■ **Excerpted text**:
::::

Thursday, March 27, 2014

The safe applesauce






There is only one left in the cupboard and it is found at 7:30 at night.
It is in her hand as she comes to me...
"grammie, can I have this/"
"not now it is to late to be eating applesauce, it is almost time for bed.  You can have it tomorrow
for dinner, would that be okay?"
"well it is the last one and I don't want to have Chloe eat it"
My now, that does pose a problem doesn't it?  What would indeed happen if Chloe got the cupboard door open and got into that last container of applesauce?  How could this dilemma  be solved?
She has it in her hand and decides that she will hide it from Chloe,
finds a safe place on the open book shelf and hides it.
About two weeks later when I am dusting I happen upon the last container of applesauce -
it is safe until after dinner!

Ahes for beauty

She bounds through the family room, lady bug bag in hand, stuffed to the brim with things she will need for our class.  It is from 6:00 - 7:00 at the Gaylord school.
She slips on her black boots that Emily got her, I tell her "those sure are a cute pair of boots"...  she tells me they are from Bubcha.
Little lavender coat, that her momma got her in the beginning of this long cruel winter, sweet baby curls winding around her cherub face, her eyes lit with excitement about the upcoming hour.
I am happy when we get there, she takes to the tables of crafts, enjoying the making of beauty from the supplies.  There are little children everywhere, grandma's loving them - so proud you think you can see it in thier eyes...
memories of their own children growing, going to school, the ache in the heart as you send them out in to the world.
Jesus gently comes to me and I see Him pick up all the ashes of life.
It is a wild world out there, but safely tucked in to each trial is the love of Jesus spreading over His creation,
as He gently picks up our mistakes and transforms our ashes in to beauty.
Little handprints, flowers made of coffee filters, and a butterfly made of grapes and fish crackers...
I breath in as I hold her hand and we walk to the car.
I breath in the fresh air of transformation and see that of all the things I have been blessed with
...there is just nothing better than this!

13 years

We went to see her last night, my mom and I.  Our friend of 40 years is very sick in earthly words.  She knows her Savior, she knows us inside out, but she is still sick.  If a thousand "I love you's" could save her from the valley's we find ourselves in on earth...
she would have been pulled out with human words a long time ago.

::::

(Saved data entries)

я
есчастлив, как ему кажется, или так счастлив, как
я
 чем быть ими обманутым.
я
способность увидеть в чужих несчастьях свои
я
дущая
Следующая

::::

■ **What you will do**:
Using the blog entries above, decide whether each statement below agrees with them, answering yes or no and quoting the deciding words.
1. The last container of applesauce was found in the evening.
2. The applesauce was hidden back in the cupboard.
3. The class at the Gaylord school ran from 6:00 to 7:00.

■ **Expected answer**:
1. Yes: "it is found at 7:30 at night."
2. No: "finds a safe place on the open book shelf and hides it."
3. Yes: "It is from 6:00 - 7:00 at the Gaylord school."